Consider the following (ridiculous) theory of rationality: “do the most rational thing, and also, remember to stay hydrated :)”. In a certain inane sense, most rational behavior “conforms to” this theory, since the theory parasitizes on whatever existing notion of rationality you had, and staying hydrated is generally a good idea and thus does not tend to conflict with rationality. And whenever staying hydrated is a good idea, one could imagine pointing to this theory and saying “see, there’s the hydration theory of rationality at work again.” But, of course, none of this should actually count in the “hydration theory’s” favor: all the real work is hidden in the first step (“do the most rational thing”), and insofar as hydration is rational, there’s no need to specify it explicitly.

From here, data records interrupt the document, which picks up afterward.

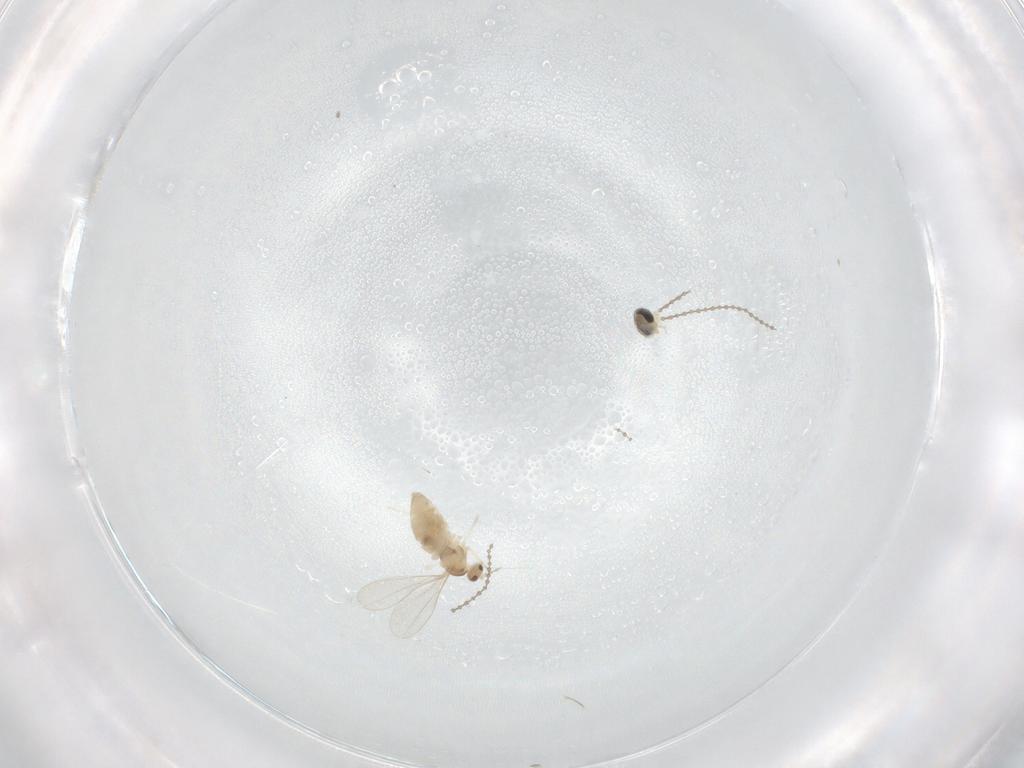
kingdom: Animalia
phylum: Arthropoda
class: Insecta
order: Diptera
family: Cecidomyiidae
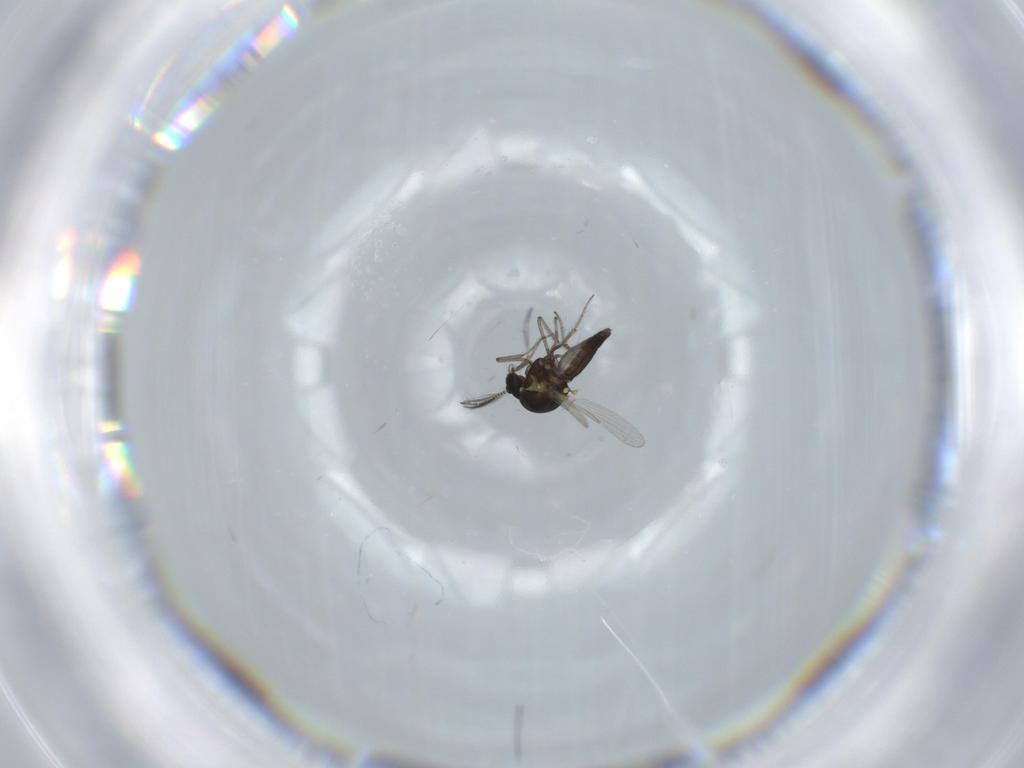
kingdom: Animalia
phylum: Arthropoda
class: Insecta
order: Diptera
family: Ceratopogonidae
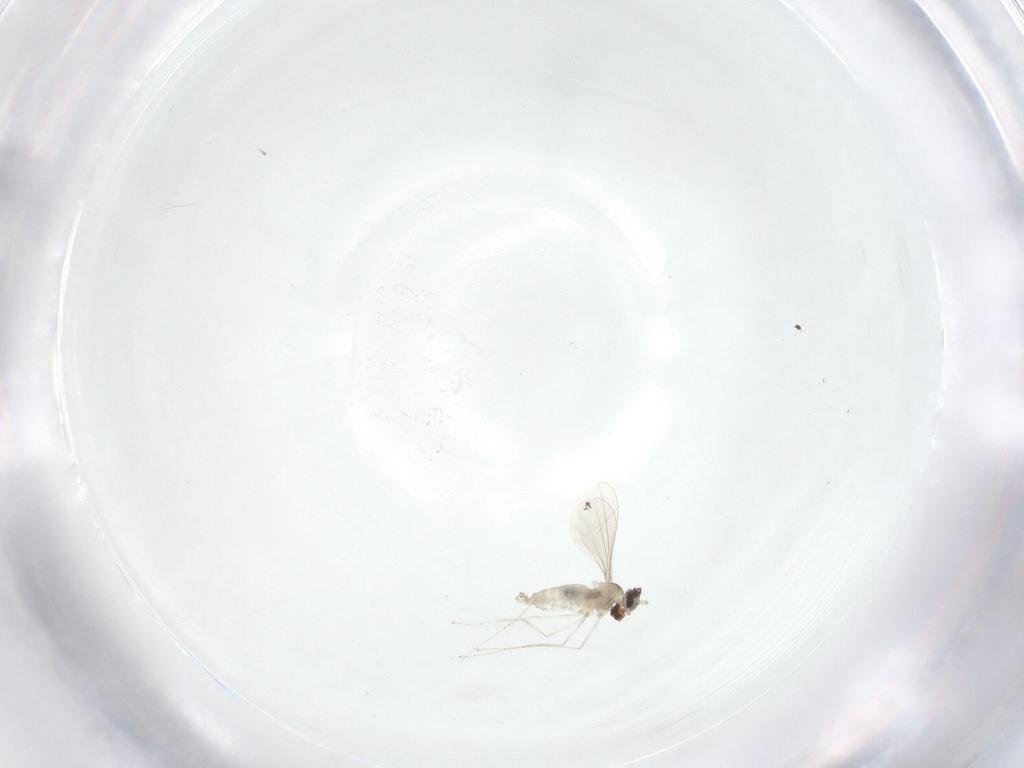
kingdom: Animalia
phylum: Arthropoda
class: Insecta
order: Diptera
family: Cecidomyiidae
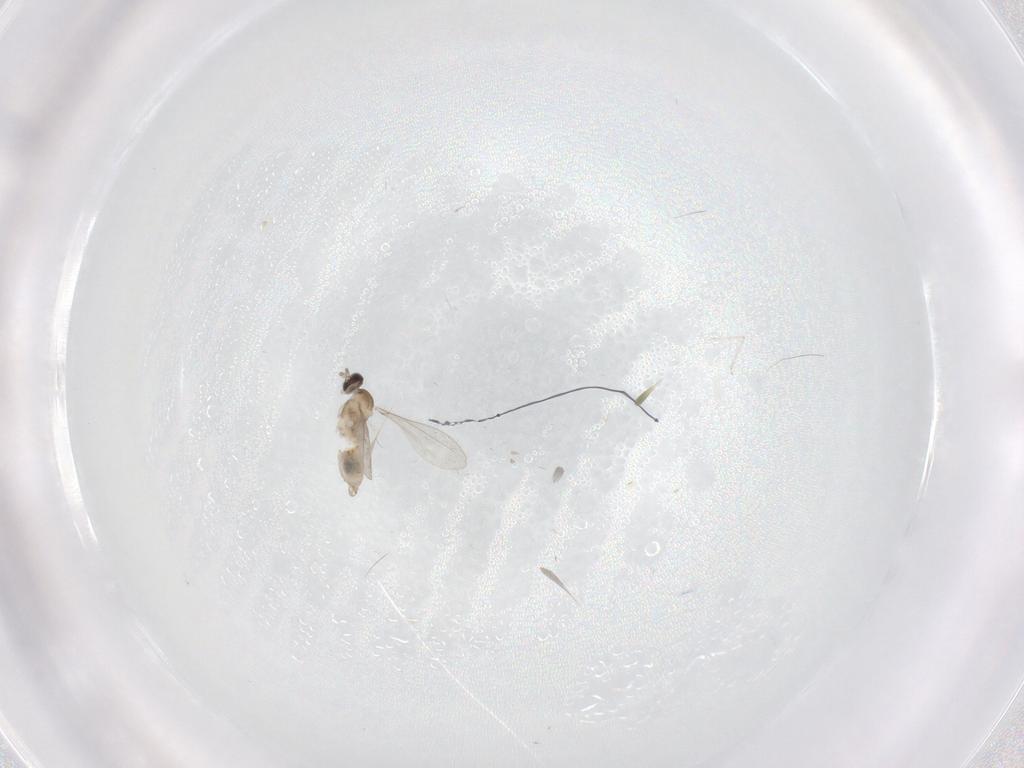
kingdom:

This doesn’t quite map onto the R/S schema, but captures the way in which I think these theories tend to confuse people.
If the more serious ideals we’re talking about are like the “hydration theory,” we’d expect them to have the appearance of explaining existing practical methods, and of retrospectively explaining the success of new methods, while not being very useful for generating any new methods. And this seems generally true to me: there’s a lot of ensemble-like or regularization-like stuff in ML that can be interpreted as Bayesian averaging/updating over some base space of models, but most of the excitement in ML is in these base spaces. We didn’t get neural networks from Bayesian first principles.